▼▼▼

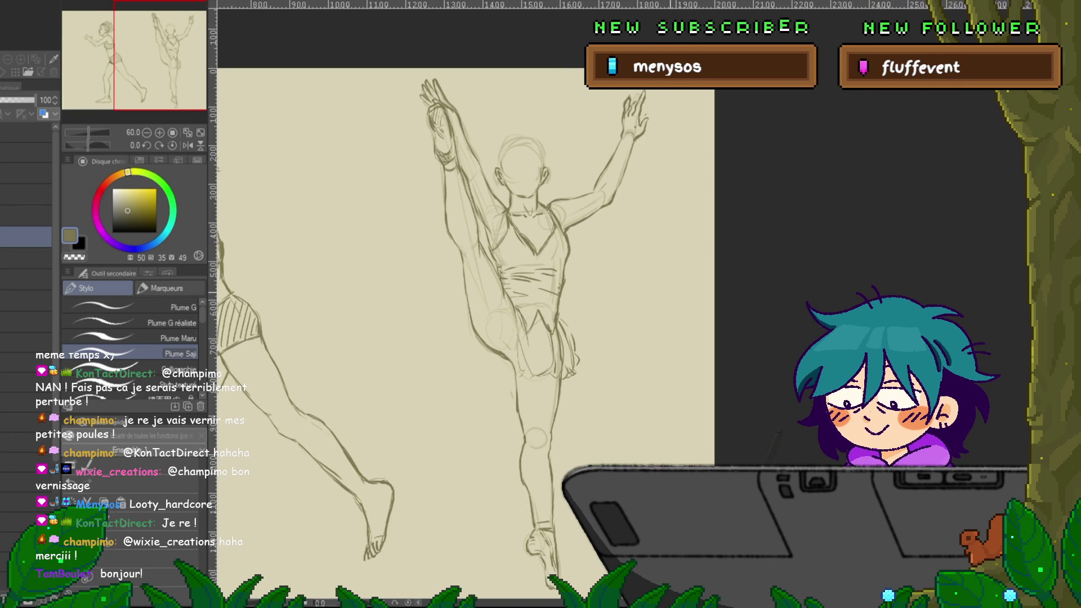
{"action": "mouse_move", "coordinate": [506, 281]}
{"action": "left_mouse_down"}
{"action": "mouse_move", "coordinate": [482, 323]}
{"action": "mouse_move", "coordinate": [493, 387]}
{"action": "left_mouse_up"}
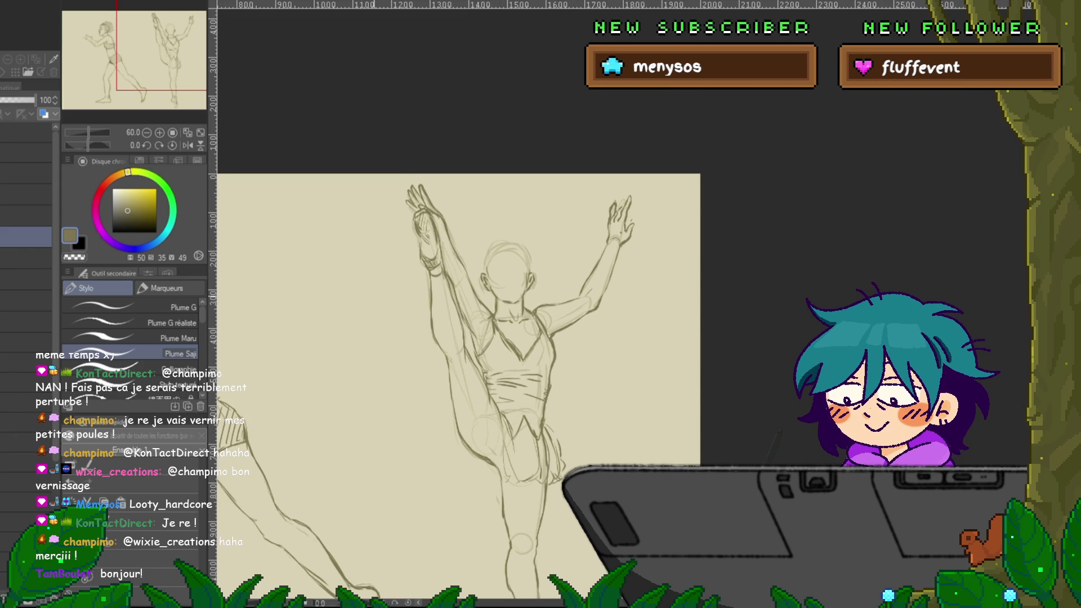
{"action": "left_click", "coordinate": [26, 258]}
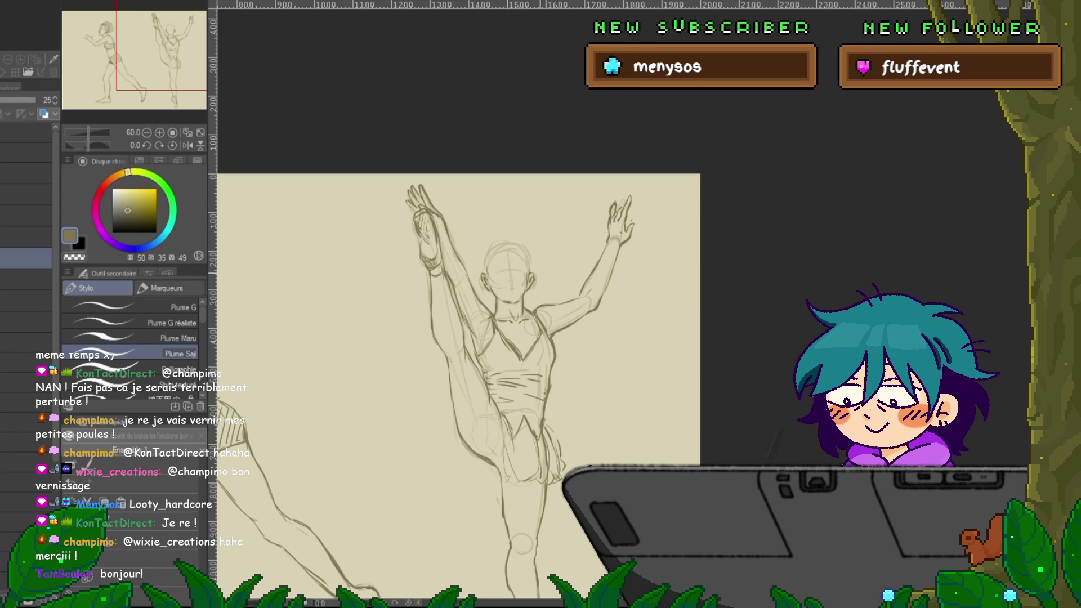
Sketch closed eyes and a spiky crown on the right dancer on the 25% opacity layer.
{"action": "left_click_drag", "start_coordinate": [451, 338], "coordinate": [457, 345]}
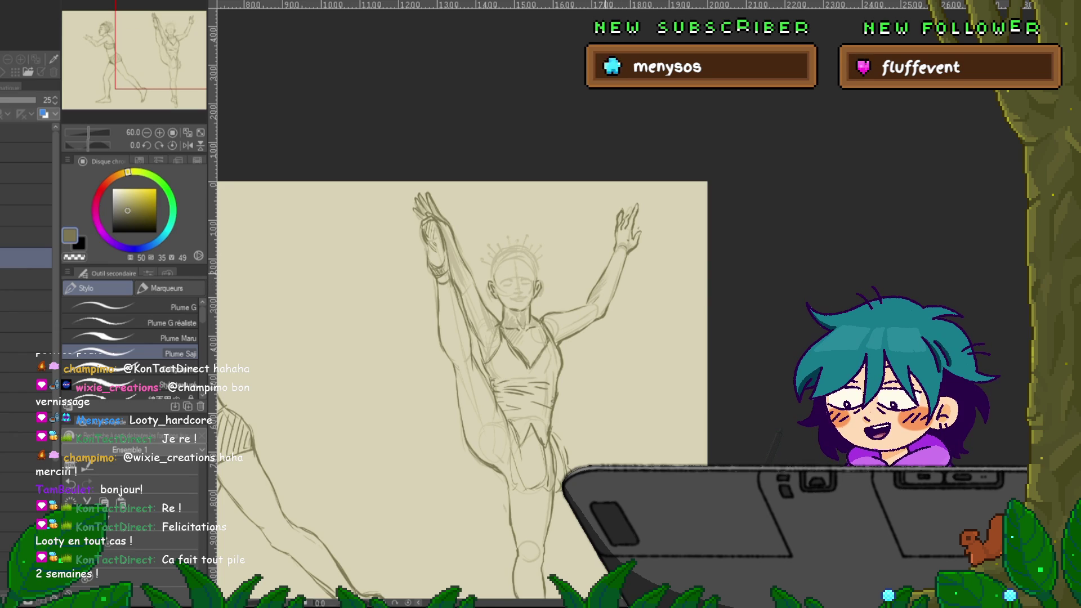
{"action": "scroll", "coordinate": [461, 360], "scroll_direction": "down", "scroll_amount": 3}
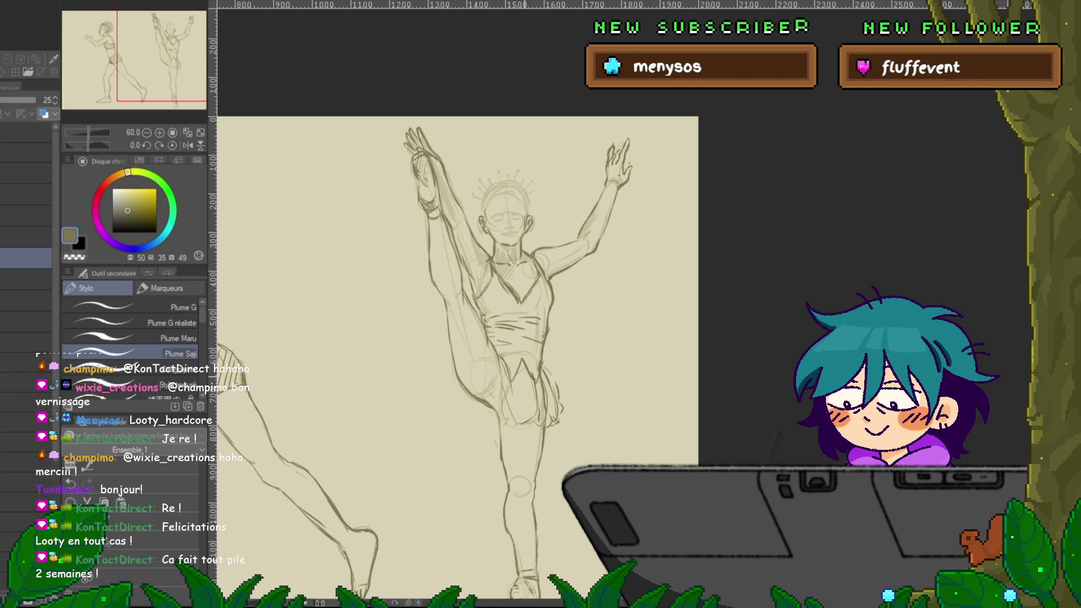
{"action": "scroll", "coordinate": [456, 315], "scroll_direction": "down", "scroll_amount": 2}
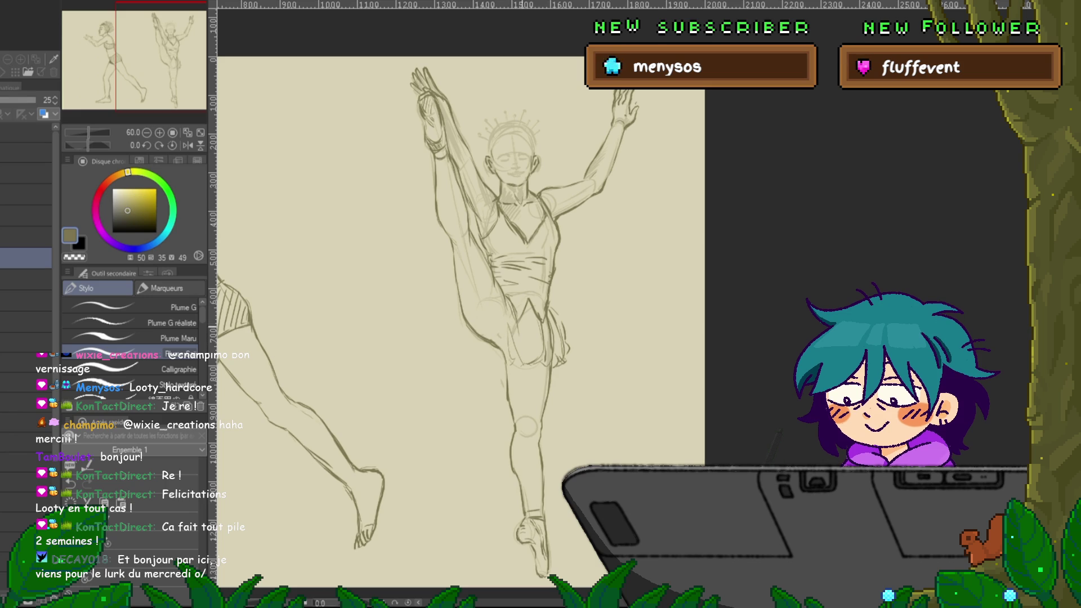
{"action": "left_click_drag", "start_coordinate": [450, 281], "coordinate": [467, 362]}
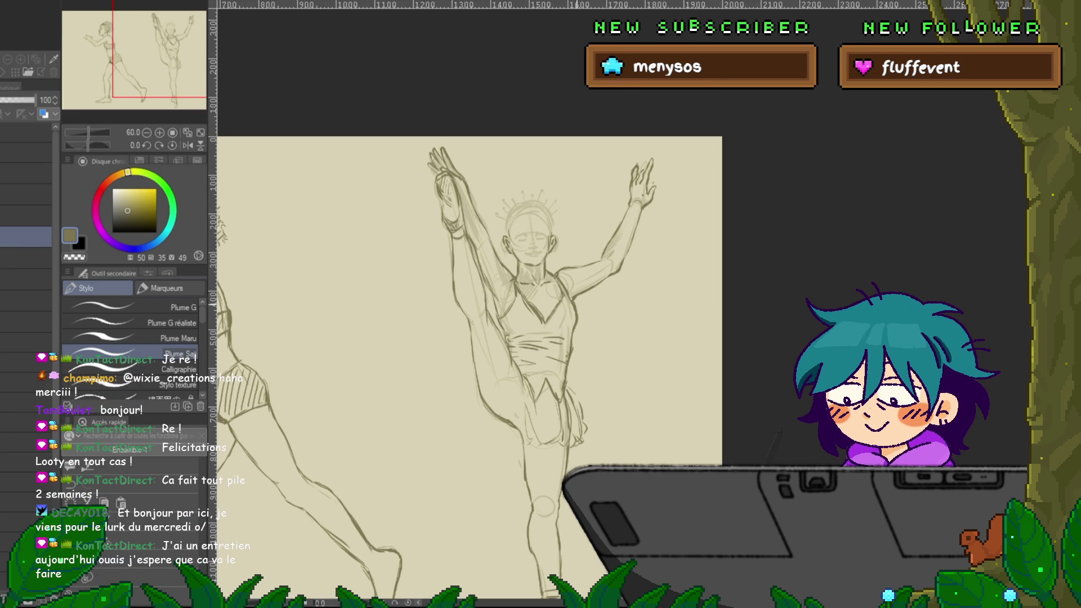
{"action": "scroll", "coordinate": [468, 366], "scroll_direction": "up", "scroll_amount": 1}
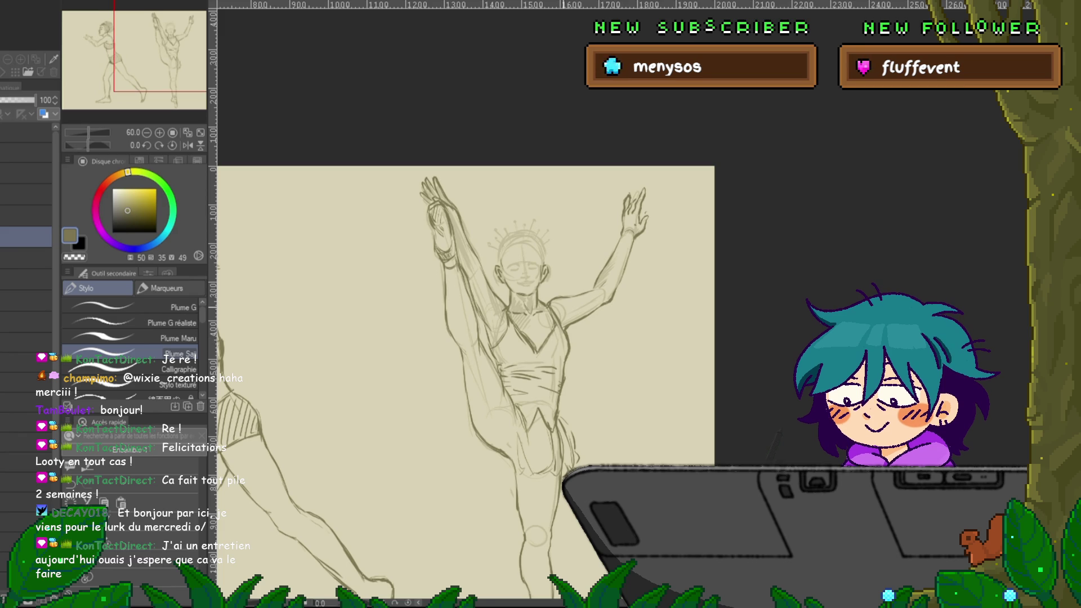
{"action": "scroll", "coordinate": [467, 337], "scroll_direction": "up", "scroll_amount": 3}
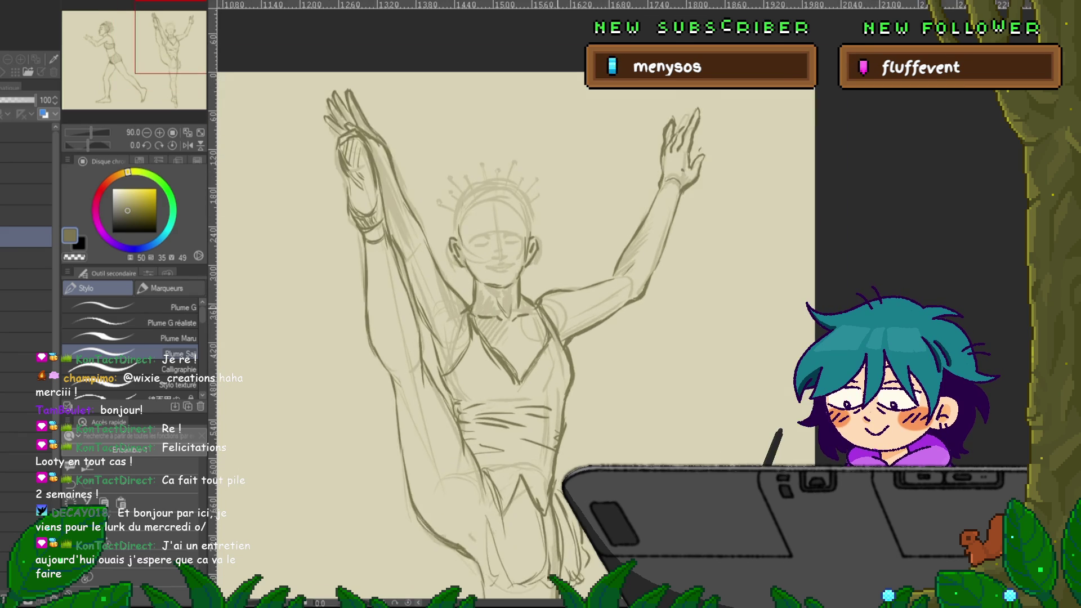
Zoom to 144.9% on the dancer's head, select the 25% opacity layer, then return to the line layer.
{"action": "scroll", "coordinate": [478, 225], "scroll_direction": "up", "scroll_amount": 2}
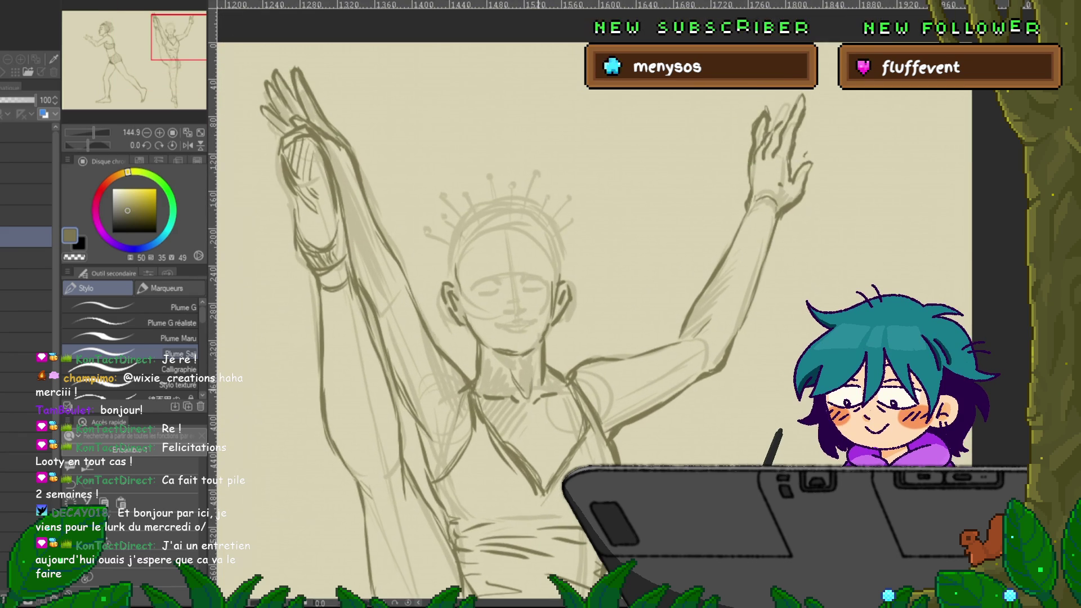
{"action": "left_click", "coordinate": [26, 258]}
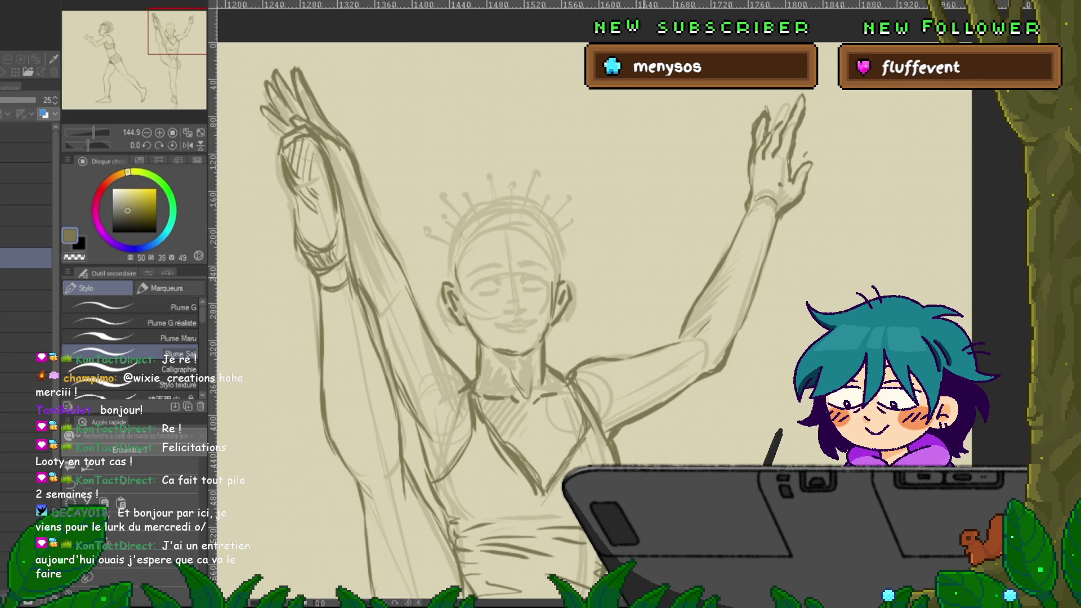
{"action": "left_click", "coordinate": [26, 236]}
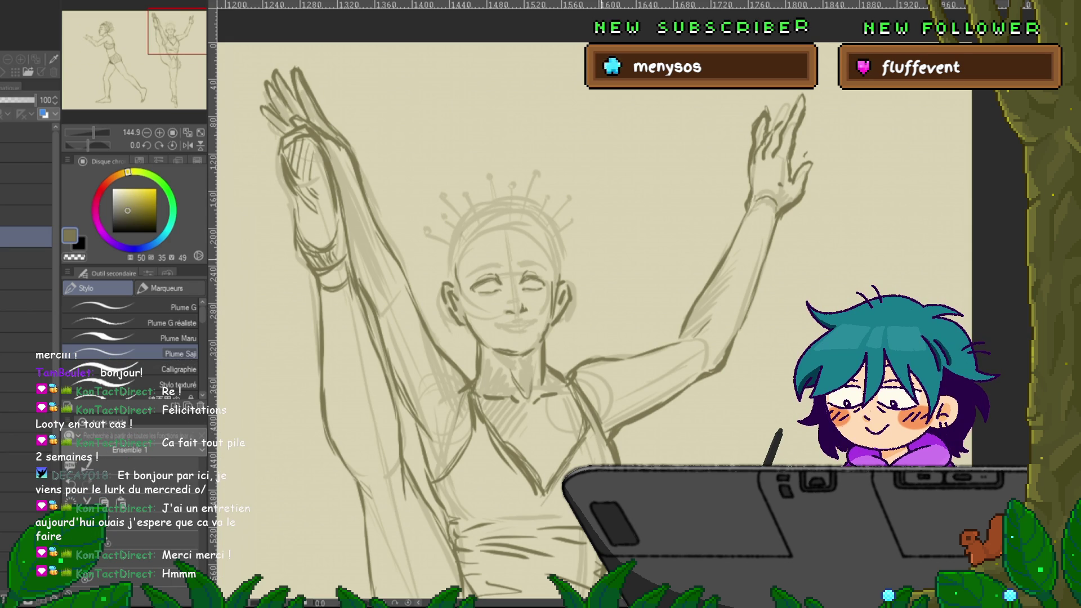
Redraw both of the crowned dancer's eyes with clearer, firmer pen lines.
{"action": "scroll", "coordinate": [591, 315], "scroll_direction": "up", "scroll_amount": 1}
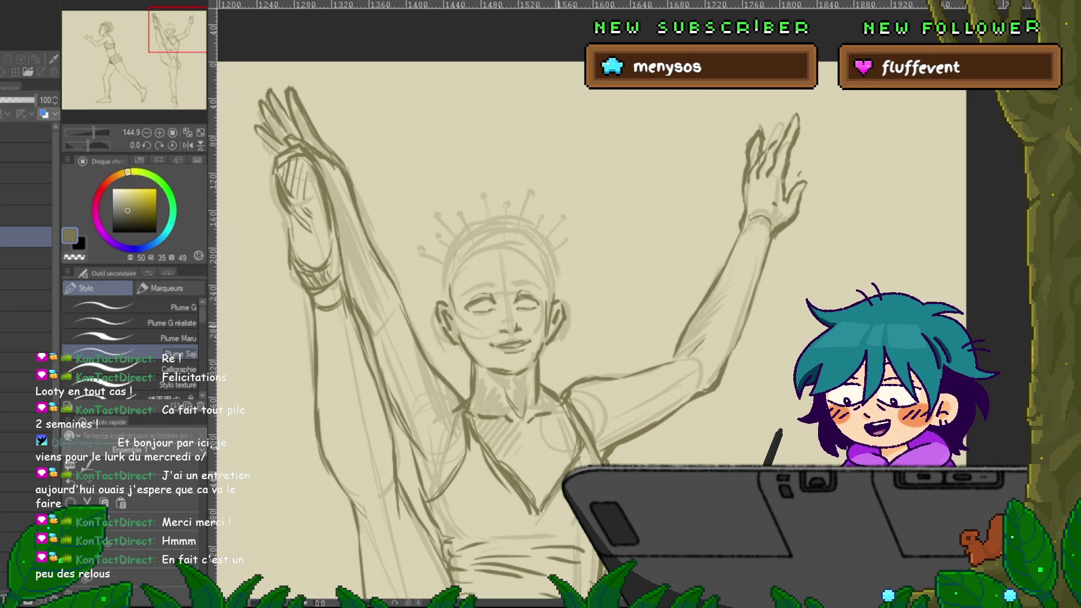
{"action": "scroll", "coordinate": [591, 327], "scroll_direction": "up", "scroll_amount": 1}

▲▲▲

Search the entries for the word "eyes", then list each line that holds it.

Sketch closed eyes and a spiky crown on the right dancer on the 25% opacity layer.
Redraw both of the crowned dancer's eyes with clearer, firmer pen lines.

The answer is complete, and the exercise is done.